The boundaries established by the Europeans paid no heed to existing tribal or linguistic realities. In an effort to make their explorations pay, countries that had emancipated slaves at home had no qualms about using forced labor in Africa. Large populations were relocated, families split up and grazing land was turned into plantations of cocoa and rubber. The entire fabric of traditional tribal life was torn out from under the natives.

In Asia, "civilized" countries with a strong social fabric and literate populations were also squeezed into the Western mould by superior technology and military power. China was the main victim of Western Imperialism. The Chinese wanted nothing to do with Europeans, whom they considered barbarian. However, the traded for the opium which the British produced in India. When the Chinese tried to clean up the mess that the drug was causing to their country, the British retaliated by bombing Chinese cities. These skirmishes became known as The Opium Wars.

Later, the British and the French invaded China and burned down the Emperor's Summer Palace. It took two days for two armies to cart off all of the gold, silver, and jade and pearl that was there. The English, French, Germans and Russians forced China to trade with them and put themselves in charge of all import-export and customs duties. The proud Chinese were humiliated. They had previously exacted tribute from Manchuria, Korea, Burma, Cambodia and Laos. The British took over Burma, The French took control of Cambodia, Laos and Vietnam and Russia moved east across northern China to establish Vladivostok on the Pacific coast.

Japan too, had a sophisticated culture but was not industrialized. It was isolated and preferred to remain that way. In the 17th Century they had outlawed Christianity, brought in by Portuguese missionaries. They were afraid that it would lead to Western domination. In 1853, four U.S. Navy warships sailed to Japan and demanded that they open up for trade. As with China, the western powers insisted on taking full control of Japan's trade and tariff policies. When a Japanese lord attacked a foreign fleet consisting of British, French, Dutch and American ships, a heavy indemnity was exacted from Japan.
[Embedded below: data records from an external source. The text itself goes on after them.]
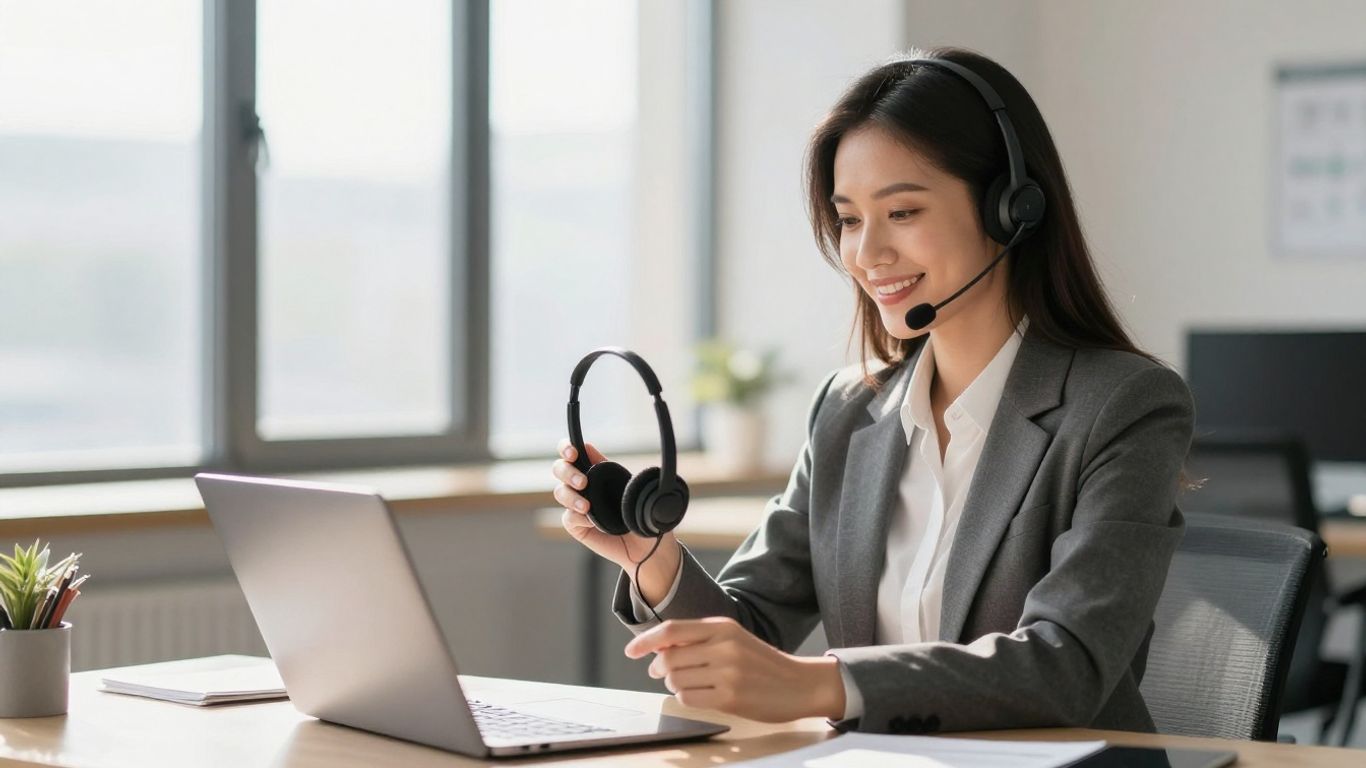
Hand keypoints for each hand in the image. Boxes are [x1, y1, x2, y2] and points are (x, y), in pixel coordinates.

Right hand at [551, 438, 678, 574]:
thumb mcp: (632, 486)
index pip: (572, 452)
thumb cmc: (642, 512)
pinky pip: (568, 518)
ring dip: (571, 497)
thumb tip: (590, 448)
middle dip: (566, 472)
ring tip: (587, 506)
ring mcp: (578, 505)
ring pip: (560, 492)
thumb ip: (610, 468)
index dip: (566, 448)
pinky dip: (577, 518)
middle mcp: (583, 485)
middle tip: (583, 482)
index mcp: (596, 470)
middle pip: (559, 469)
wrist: (648, 545)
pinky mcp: (577, 526)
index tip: (573, 453)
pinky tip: (592, 523)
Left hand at [624, 617, 845, 722]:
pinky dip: (686, 698)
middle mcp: (723, 646)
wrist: (800, 684)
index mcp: (722, 627)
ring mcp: (727, 672)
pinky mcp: (730, 697)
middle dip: (659, 668)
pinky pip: (688, 698)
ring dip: (675, 684)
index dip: (645, 640)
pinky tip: (699, 695)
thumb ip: (700, 639)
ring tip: (690, 684)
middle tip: (663, 673)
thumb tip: (659, 648)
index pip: (672, 630)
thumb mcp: (733, 639)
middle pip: (669, 657)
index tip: (631, 651)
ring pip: (676, 679)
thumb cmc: (762, 663)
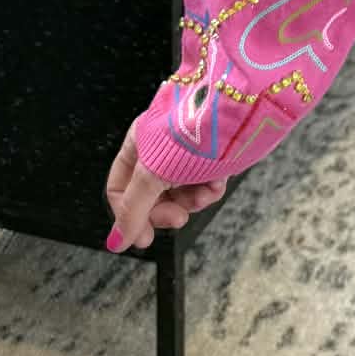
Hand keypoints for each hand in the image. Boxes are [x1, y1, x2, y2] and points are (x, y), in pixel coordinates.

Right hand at [104, 124, 226, 251]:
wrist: (238, 114)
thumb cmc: (191, 132)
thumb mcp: (152, 175)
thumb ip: (132, 210)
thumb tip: (116, 241)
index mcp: (137, 144)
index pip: (119, 190)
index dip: (128, 217)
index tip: (144, 238)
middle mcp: (159, 147)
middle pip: (151, 196)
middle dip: (166, 210)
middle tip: (179, 219)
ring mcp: (186, 153)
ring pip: (180, 194)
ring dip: (192, 201)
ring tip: (204, 194)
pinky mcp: (211, 157)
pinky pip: (204, 185)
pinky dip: (210, 189)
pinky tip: (217, 183)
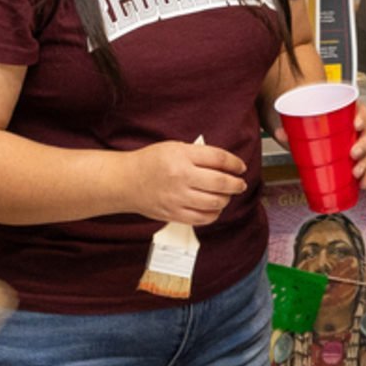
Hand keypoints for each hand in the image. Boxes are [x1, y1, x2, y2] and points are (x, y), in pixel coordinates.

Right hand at [126, 140, 247, 224]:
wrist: (125, 181)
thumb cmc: (150, 162)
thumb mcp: (174, 147)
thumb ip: (199, 155)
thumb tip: (226, 165)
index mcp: (181, 156)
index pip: (218, 158)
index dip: (235, 163)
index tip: (240, 167)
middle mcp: (181, 177)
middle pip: (221, 182)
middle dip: (236, 184)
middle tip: (240, 184)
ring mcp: (178, 198)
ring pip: (215, 202)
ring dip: (226, 199)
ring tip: (227, 195)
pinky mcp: (174, 214)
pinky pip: (203, 218)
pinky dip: (214, 214)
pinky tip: (214, 208)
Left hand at [273, 100, 365, 189]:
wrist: (313, 133)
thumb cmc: (314, 123)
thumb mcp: (304, 123)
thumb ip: (293, 127)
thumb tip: (280, 133)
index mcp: (348, 113)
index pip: (361, 111)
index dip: (362, 117)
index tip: (356, 124)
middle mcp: (357, 128)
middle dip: (363, 145)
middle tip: (353, 153)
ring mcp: (358, 143)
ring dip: (365, 163)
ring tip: (355, 172)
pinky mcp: (356, 158)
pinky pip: (365, 167)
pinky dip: (365, 176)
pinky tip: (361, 184)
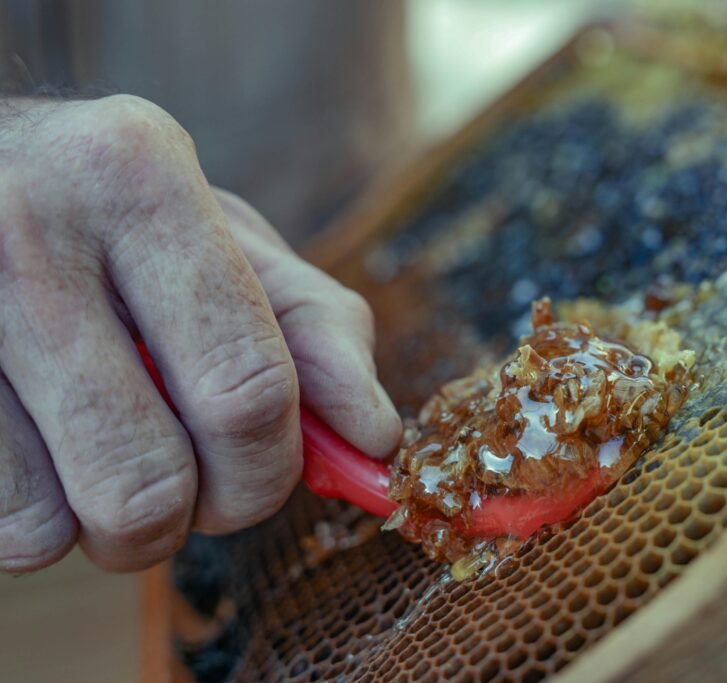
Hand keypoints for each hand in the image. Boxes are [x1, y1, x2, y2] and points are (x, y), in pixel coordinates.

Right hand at [0, 95, 401, 572]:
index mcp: (138, 179)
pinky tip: (45, 448)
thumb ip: (316, 329)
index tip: (269, 474)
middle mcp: (26, 229)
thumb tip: (375, 439)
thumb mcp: (228, 241)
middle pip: (156, 478)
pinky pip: (0, 528)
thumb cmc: (120, 221)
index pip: (247, 387)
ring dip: (114, 525)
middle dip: (201, 515)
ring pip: (63, 523)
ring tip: (110, 454)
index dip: (272, 469)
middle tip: (193, 483)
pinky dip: (41, 520)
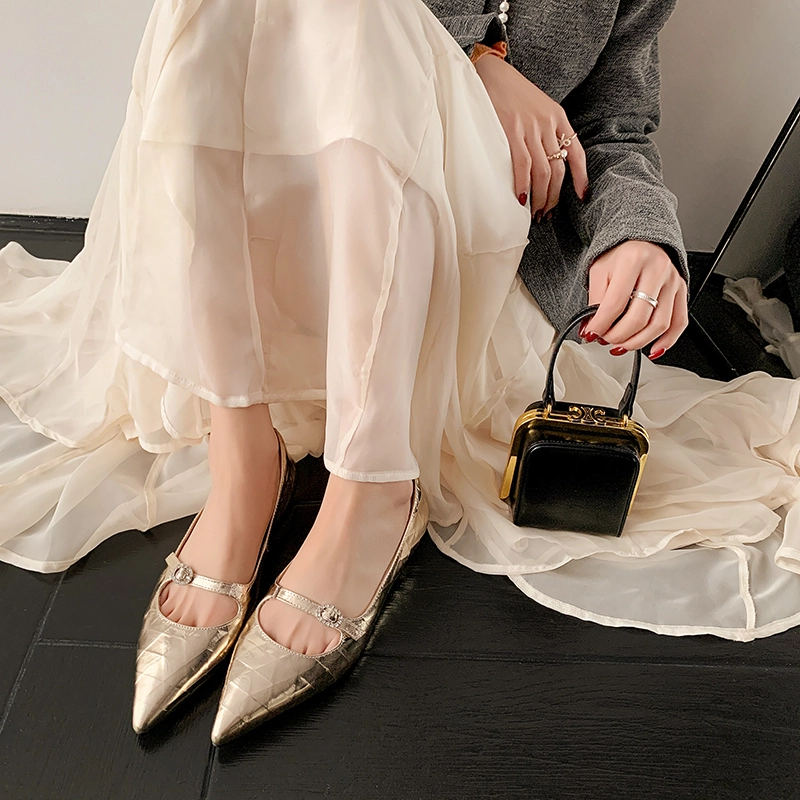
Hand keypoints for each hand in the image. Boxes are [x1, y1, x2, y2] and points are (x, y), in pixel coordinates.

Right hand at [474, 53, 588, 218]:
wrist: (490, 71)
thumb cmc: (510, 93)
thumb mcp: (537, 108)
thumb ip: (544, 130)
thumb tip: (545, 162)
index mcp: (558, 118)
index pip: (577, 153)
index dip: (581, 178)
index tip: (582, 197)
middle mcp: (547, 124)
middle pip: (558, 170)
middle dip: (554, 197)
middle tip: (546, 213)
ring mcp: (530, 128)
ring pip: (543, 172)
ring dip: (539, 197)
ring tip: (534, 213)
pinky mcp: (511, 131)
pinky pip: (522, 165)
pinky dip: (523, 185)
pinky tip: (521, 199)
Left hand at [581, 240, 688, 358]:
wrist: (640, 240)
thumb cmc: (619, 255)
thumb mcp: (599, 271)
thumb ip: (595, 300)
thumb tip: (593, 329)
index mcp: (633, 260)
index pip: (615, 303)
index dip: (601, 325)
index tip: (591, 334)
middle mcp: (658, 269)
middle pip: (639, 317)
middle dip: (618, 336)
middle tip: (605, 340)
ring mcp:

In order to get on an equal footing with Europe and America, Japan undertook a massive program of Westernization. They built factories, laid railroad track, and started mail and telegraph services. Their army was modeled after Prussia's and their navy after England's. Although the population was very literate they instituted compulsory education and opened a military academy, colleges and universities. By the year 1883 men were conscripted to serve 12-year terms in the military.

Japan went to war with China in 1894 and won handily. Western powers were shocked that the strength shown by the Japanese. Russia, France and Germany united to force Japan to make land concessions to China. In 1904 Russia and Japan would face off in a war which Japan won. For the first time, a non-Western country had defeated a European power. The repercussions were felt worldwide as colonies saw that with Western technology, the weapons of the West could be used against the colonizers.

World War I was partly the result of competition between European countries for dominance on the world scene. The Age of Imperialism would come to a close as European nations practically destroyed each other in that war. Nationalism would become a powerful force in places like Egypt, Sudan, India and the Pacific Rim. One by one, Europe would lose her colonial empires to quickly modernizing national movements.